Dive Brief:
- Twitter rolled out a new feature yesterday that allows businesses to request and share location information with customers in direct messages, the company announced in a blog post.
- The tool aims to improve customer service functions for businesses, but Twitter users have control over who can see their location. After a business requests location information, Twitter users can choose to ignore the request, share their precise location or even pick a place name from a list regardless of whether they are actually at that specific location.
- As an example of how the service can be leveraged, the Twitter blog post highlighted the ability for TGI Fridays to reach out to potential customers who can then quickly find a local restaurant and place an order or reservation entirely through Direct Messages.
Dive Insight:
Even as Twitter has become less attractive as a platform for advertising and other marketing efforts, it's remained the social media stalwart for customer service interactions. Consumers still turn to Twitter to lob complaints, comments and questions at brands, and Twitter is recognizing its strengths in this area by building out location sharing capabilities.
As marketers look to catch mobile customers during particular moments, location tracking and sharing is key, potentially encouraging those customers to actually make the trip to brick-and-mortar stores or restaurants nearby. These capabilities ultimately help tie together digital and physical efforts, which often proves elusive for marketers.

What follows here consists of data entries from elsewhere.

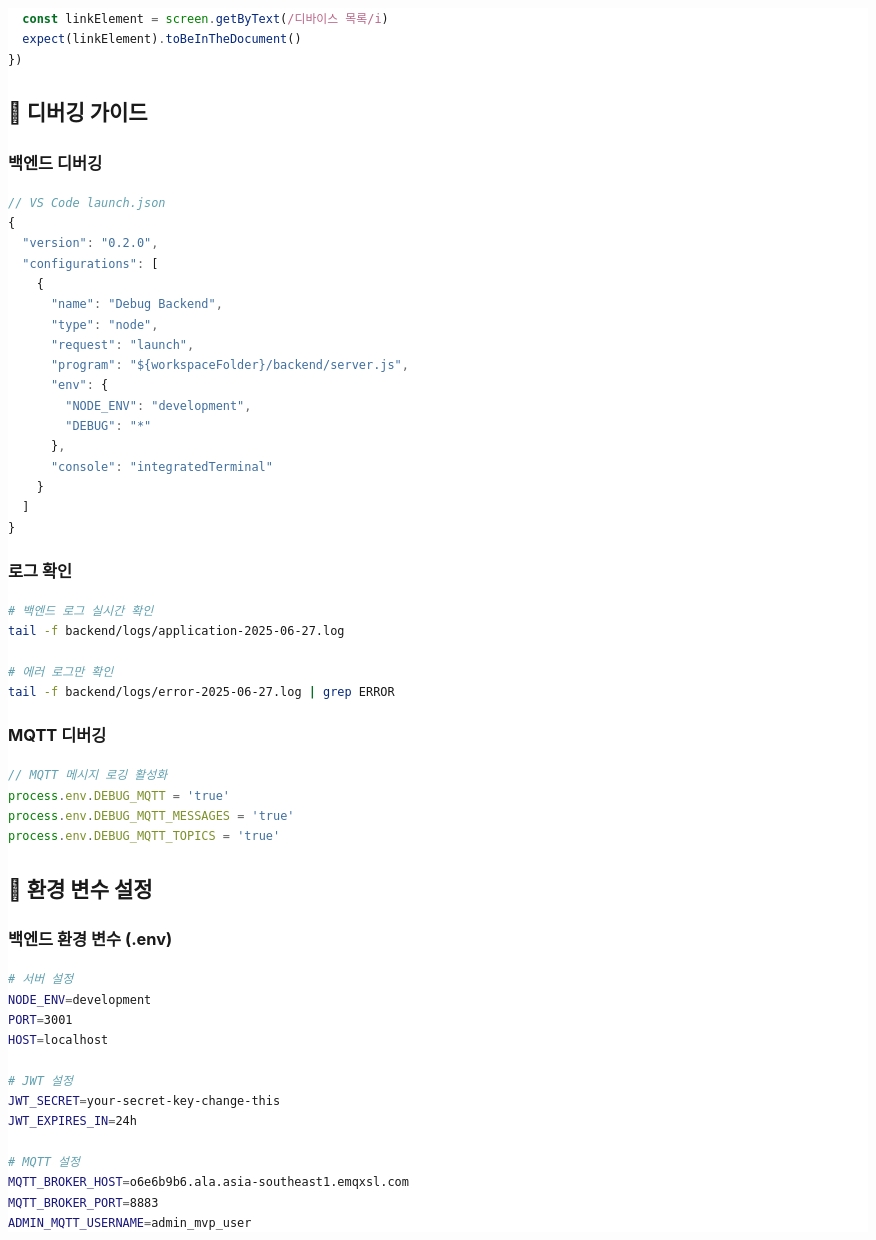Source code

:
 ```javascript
  const linkElement = screen.getByText(/디바이스 목록/i)
  expect(linkElement).toBeInTheDocument()
})
```

## 🐛 디버깅 가이드

### 백엔드 디버깅
```javascript
// VS Code launch.json
{
  "version": "0.2.0",
  "configurations": [
    {
      "name": "Debug Backend",
      "type": "node",
      "request": "launch",
      "program": "${workspaceFolder}/backend/server.js",
      "env": {
        "NODE_ENV": "development",
        "DEBUG": "*"
      },
      "console": "integratedTerminal"
    }
  ]
}
```

### 로그 확인
```bash
# 백엔드 로그 실시간 확인
tail -f backend/logs/application-2025-06-27.log

# 에러 로그만 확인
tail -f backend/logs/error-2025-06-27.log | grep ERROR
```

### MQTT 디버깅
```javascript
// MQTT 메시지 로깅 활성화
process.env.DEBUG_MQTT = 'true'
process.env.DEBUG_MQTT_MESSAGES = 'true'
process.env.DEBUG_MQTT_TOPICS = 'true'
```

## 🔧 환경 변수 설정

### 백엔드 환경 변수 (.env)
```bash
# 서버 설정
NODE_ENV=development
PORT=3001
HOST=localhost

# JWT 설정
JWT_SECRET=your-secret-key-change-this
JWT_EXPIRES_IN=24h

# MQTT 설정
MQTT_BROKER_HOST=o6e6b9b6.ala.asia-southeast1.emqxsl.com
MQTT_BROKER_PORT=8883
ADMIN_MQTT_USERNAME=admin_mvp_user
```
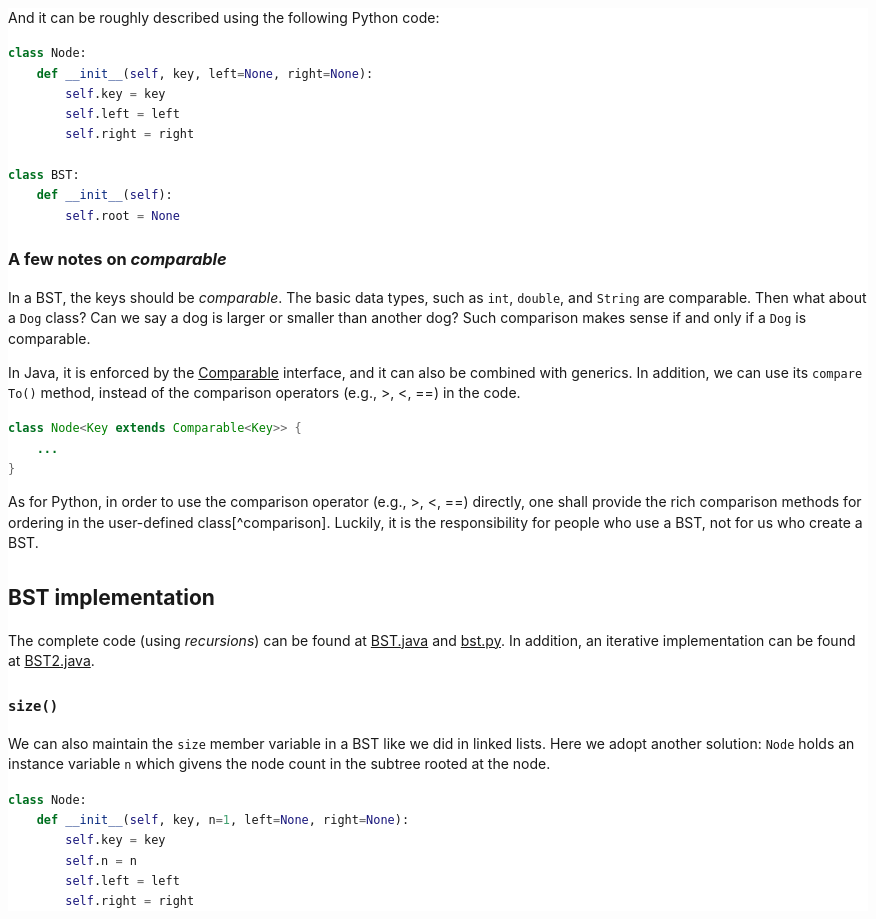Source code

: And it can be roughly described using the following Python code:

```python
class Node:
    def __init__(self, key, left=None, right=None):
        self.key = key
        self.left = left
        self.right = right

class BST:
    def __init__(self):
        self.root = None
```

### A few notes on *comparable*
In a BST, the keys should be *comparable*. The basic data types, such as `int`, `double`, and `String` are comparable. Then what about a `Dog` class? Can we say a dog is larger or smaller than another dog? Such comparison makes sense if and only if a `Dog` is comparable.

In Java, it is enforced by the [Comparable](https://docs.oracle.com/en/java/javase/11/docs/api/java.base/java/lang/Comparable.html) interface, and it can also be combined with generics. In addition, we can use its `compareTo()` method, instead of the comparison operators (e.g., >, <, ==) in the code.

```java
class Node<Key extends Comparable<Key>> {
    ...
}
```

As for Python, in order to use the comparison operator (e.g., >, <, ==) directly, one shall provide the rich comparison methods for ordering in the user-defined class[^comparison]. Luckily, it is the responsibility for people who use a BST, not for us who create a BST.

## BST implementation
The complete code (using *recursions*) can be found at [BST.java](https://github.com/ChenZhongPu/data-structure-swufe/blob/master/code/java/tree/src/main/java/org/swufe/BST.java) and [bst.py](https://github.com/ChenZhongPu/data-structure-swufe/blob/master/code/python/tree/bst.py). In addition, an iterative implementation can be found at [BST2.java](https://github.com/ChenZhongPu/data-structure-swufe/blob/master/code/java/tree/src/main/java/org/swufe/BST2.java).
### `size()`
We can also maintain the `size` member variable in a BST like we did in linked lists. Here we adopt another solution: `Node` holds an instance variable `n` which givens the node count in the subtree rooted at the node.

```python
class Node:
    def __init__(self, key, n=1, left=None, right=None):
        self.key = key
        self.n = n
        self.left = left
        self.right = right
```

These improvements serve as a boon to all marketers but can benefit smaller local businesses, in particular. The ability for Twitter users to opt-in to the feature skirts the potential privacy intrusion issues that often crop-up around location-based marketing tools.
Last September, Twitter released a number of customer service capabilities, including providing businesses with a dedicated Customer Support settings page and allowing users to direct message brand accounts instead of tweeting complaints publicly. In February, the platform also rolled out Custom Profiles so consumers could tell when a brand interaction switched from an automated chatbot to an actual person.